Mr Watson relies on a number of grounds in his appeal application:
1.Material evidence given by the respondent to the court was not disclosed to me prior to the hearing date.
2.The respondent made false and misleading claims on the [Refund for Rental Bond form], then changed the reasons and the amount claimed in court.
3.The respondent imposed unlawful special conditions in the lease agreement.
4.The respondent breached the lease agreement many times prior to me terminating the agreement and vacating the premises.
5.The [Notice of Intention to Leave] states A dispute resolution should have been sort by the respondent before making an unlawful claim on my bond money.
6.[The Notice of Intention to Leave] was for the reason of unliveable conditions, no notice required, stated on form and with attached letter. “In short I refuse to pay for a residence that I cannot live in”
7.[The Magistrate] has the false impression that I am making the claim and Masseys are resisting the claim.
8.[The Magistrate] failed to understand the termination reasons and was biased in his decision.
I have listened to the recording of the proceedings before the learned Magistrate on 17 August 2012. Grounds 2, 3, 4, 5, 6 and 7 of Mr Watson’s application for leave to appeal revisit the same material and arguments put before the learned Magistrate.
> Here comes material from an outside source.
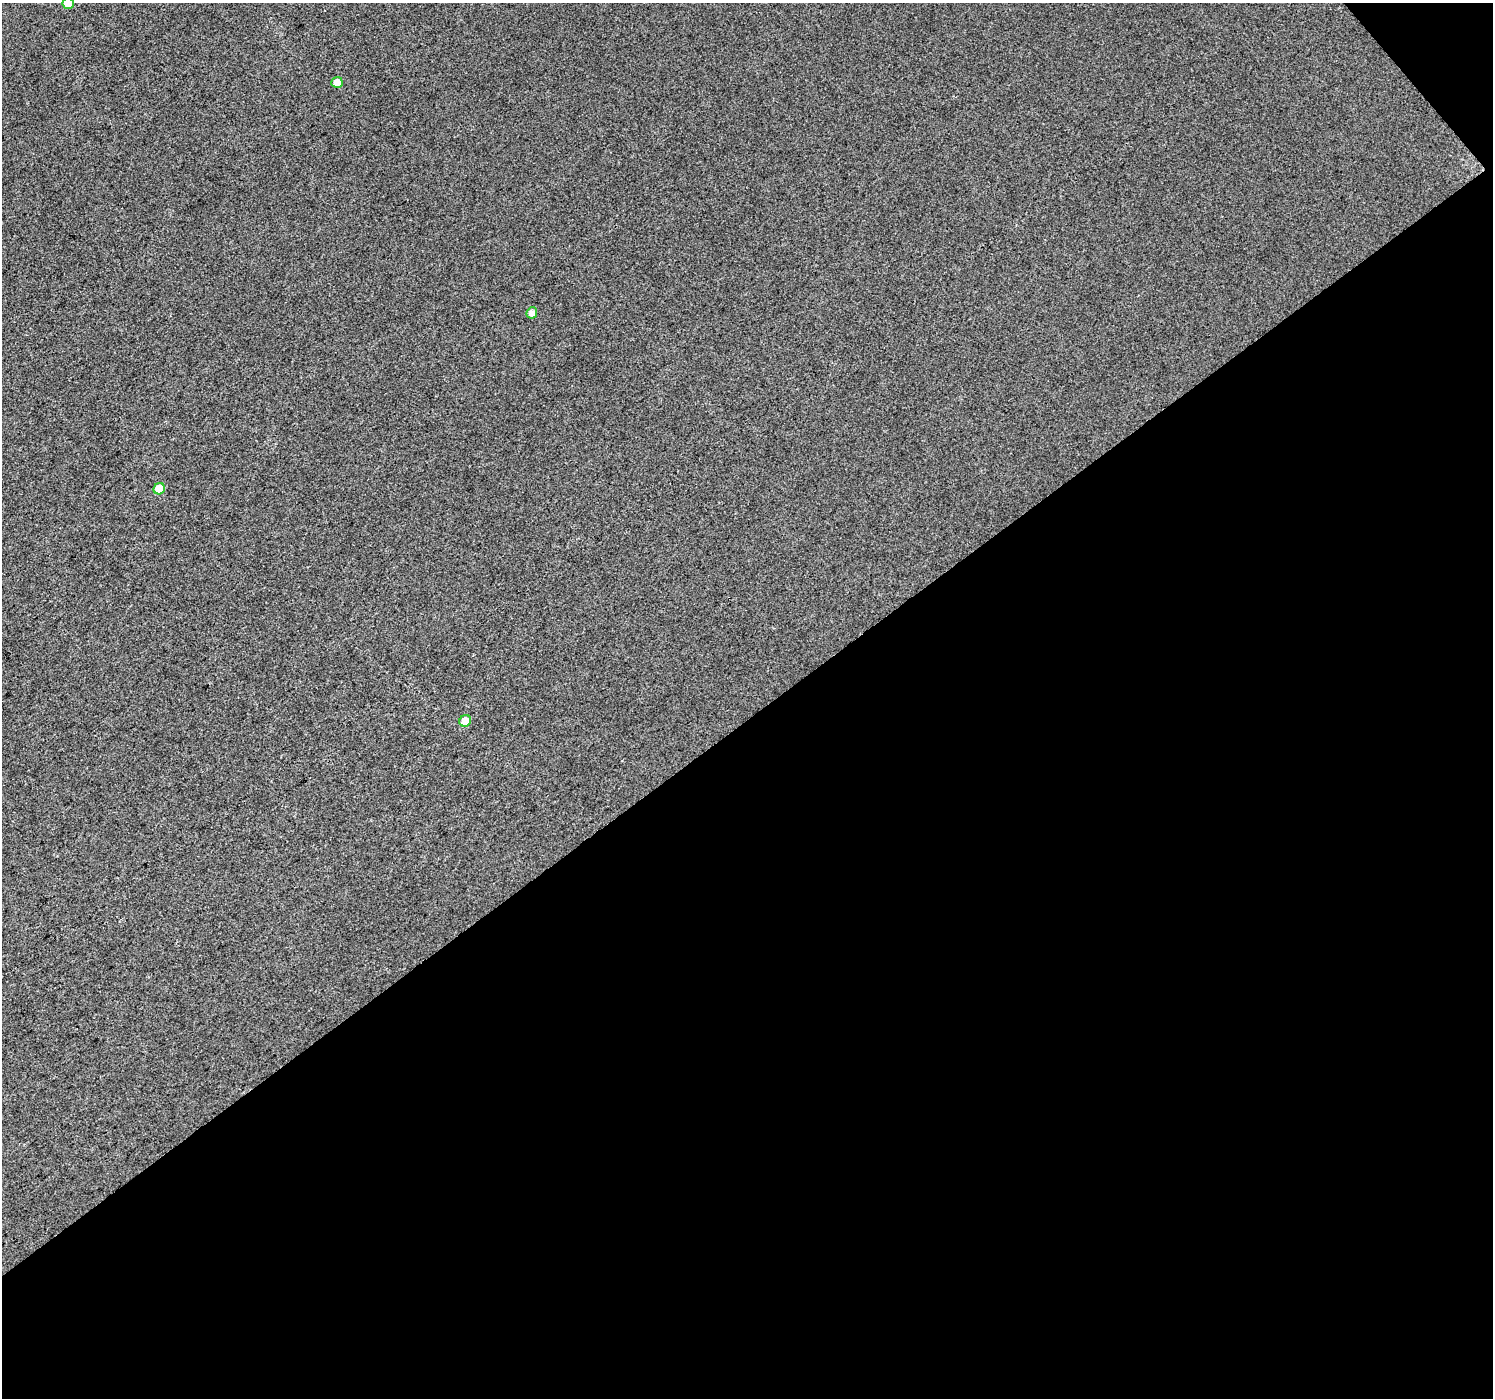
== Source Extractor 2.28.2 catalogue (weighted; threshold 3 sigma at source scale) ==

One clear purpose of a ‘leave’ provision, attached to appeal process, is to preclude attempts to conduct retrials on the merits.[7] No question of general importance arises from these grounds. It follows that it is unnecessary for this Appeals Tribunal to discuss them.
[7] CF QCAT Act s 20 (reviewable decision).
Disclosure
The Tribunal must deal with matters in a way that is accessible, fair, just, economical, informal and quick.[8] This object is achieved, at least in part, by s 28(3) of the QCAT Act, which provides that the Tribunal is not bound by the rules of evidence or any practices of procedures applying to courts of record. I do not consider that the alleged failure of Massey of disclosing ‘material evidence’ to Mr Watson prior to the hearing date a substantial injustice.
[8] QCAT Act s 3(b).
Bias
Mr Watson claims the learned Magistrate was affected by bias in coming to his decision. This ground is disingenuous. I have listened to the recording of the hearing and I can find no evidence of bias. I am not prepared to set aside the learned Magistrate’s decision on this basis.
There are well settled principles for deciding whether leave to appeal should be granted.[9] This is not a case posing a question of general importance which should, in the public interest, be reconsidered on appeal. The learned Magistrate’s findings of fact and law were open to him, as primary decision-maker. It is not nearly enough for a party to express disappointment at the original decision,[10] as is the case, with respect, in this appeal.
[9] See [14] of the reasons for this decision.
[10] Robinson v Corr [2011] QCATA 302 at [7].
Leave to appeal should, then, be refused. In the absence of leave the application for a stay becomes futile and should also be dismissed.